Where Is Your Emergency Station?

Any workplace that involves potential eye injuries such as working with corrosive, irritating, toxic, or tissue-damaging materials needs to be equipped with an emergency eyewash station to protect you from serious eye damage or blindness. Workplaces that have potential chemical, biological, or radiological hazards need to be equipped with emergency shower stations. All other workplaces need to have a central emergency location where emergency supplies are located. The station or area should include the following:

  • Emergency phone numbers

  • The location of a fire-alarm manual pull-station posted

  • Two portable fire extinguishers

  • First-aid supplies

  • Flashlights and batteries

  • Approved power strips and extension cords

  • A portable AM/FM radio with batteries and emergency radio or walkie-talkie

  • A laboratory spill kit if needed

Essential

All workers need to be educated about any onsite hazards such as flammable materials, toxic chemicals, radioactive sources, or water-reactive substances. Also, someone needs to be the designated “in charge” person during work hours.

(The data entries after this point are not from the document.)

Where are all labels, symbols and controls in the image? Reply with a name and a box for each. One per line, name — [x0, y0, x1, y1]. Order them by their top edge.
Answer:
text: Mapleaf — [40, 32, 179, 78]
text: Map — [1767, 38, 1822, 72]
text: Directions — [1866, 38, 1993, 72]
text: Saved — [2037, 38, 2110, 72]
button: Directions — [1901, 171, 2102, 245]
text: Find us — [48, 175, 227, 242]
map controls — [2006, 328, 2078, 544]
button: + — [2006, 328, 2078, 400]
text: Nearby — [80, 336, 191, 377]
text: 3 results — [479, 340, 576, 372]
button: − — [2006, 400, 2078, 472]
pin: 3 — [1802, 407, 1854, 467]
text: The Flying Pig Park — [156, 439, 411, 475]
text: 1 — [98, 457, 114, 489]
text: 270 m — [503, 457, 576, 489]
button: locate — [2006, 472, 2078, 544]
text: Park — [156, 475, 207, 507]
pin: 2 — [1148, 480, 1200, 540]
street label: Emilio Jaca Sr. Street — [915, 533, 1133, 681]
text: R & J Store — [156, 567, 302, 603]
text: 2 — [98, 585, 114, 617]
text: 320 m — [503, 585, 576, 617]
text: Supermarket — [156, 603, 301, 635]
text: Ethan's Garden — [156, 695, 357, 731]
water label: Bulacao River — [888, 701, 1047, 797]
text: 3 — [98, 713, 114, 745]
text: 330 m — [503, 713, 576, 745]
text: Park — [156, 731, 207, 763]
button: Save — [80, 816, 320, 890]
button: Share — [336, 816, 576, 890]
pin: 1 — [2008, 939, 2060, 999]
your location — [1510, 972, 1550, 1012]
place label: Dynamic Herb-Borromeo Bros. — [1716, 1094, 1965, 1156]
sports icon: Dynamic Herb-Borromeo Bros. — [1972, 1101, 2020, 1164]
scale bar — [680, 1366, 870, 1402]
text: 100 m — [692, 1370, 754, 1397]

Your workplace first-aid kit should have the essential items outlined in Chapter 1 in quantities sufficient for the numbers of people employed, as well as the following items:

  • 1 or more large, absorbent compresses

  • 16 or more 1″ × 3″ adhesive bandages

  • Several rolls of adhesive tape

  • Smelling salts or ammonia inhalants

  • 10 or more packets of povidone-iodine

  • A dozen pairs of medical-exam gloves (latex and nonlatex)

  • 4 or more sterile pads

  • 1 large triangular bandage

  • 1 eye patch

  • 1 ounce of eye wash

  • 1 chemical cold pack

  • 2″-wide roller bandages

  • 3″-wide roller bandages

  • CPR barrier device

Where Is Your AED?

Learning to use the AED should also be a part of your emergency protocol, planning, and training. According to OSHA, cardiac arrest causes 15 percent of workplace fatalities, and 40 percent of these lives could be saved with the use of an AED within five minutes of arrest. Having an AED that can be reached in two or three minutes by every location of your workplace is a matter of life and death.

Fact

CPR rescue attempts that use an AED improve survival rates by as much as 49 percent, according to the American Heart Association. That's why it's critical to have access to an AED particularly in locations with large population groups and in homes where family members have serious health problems particularly heart disease.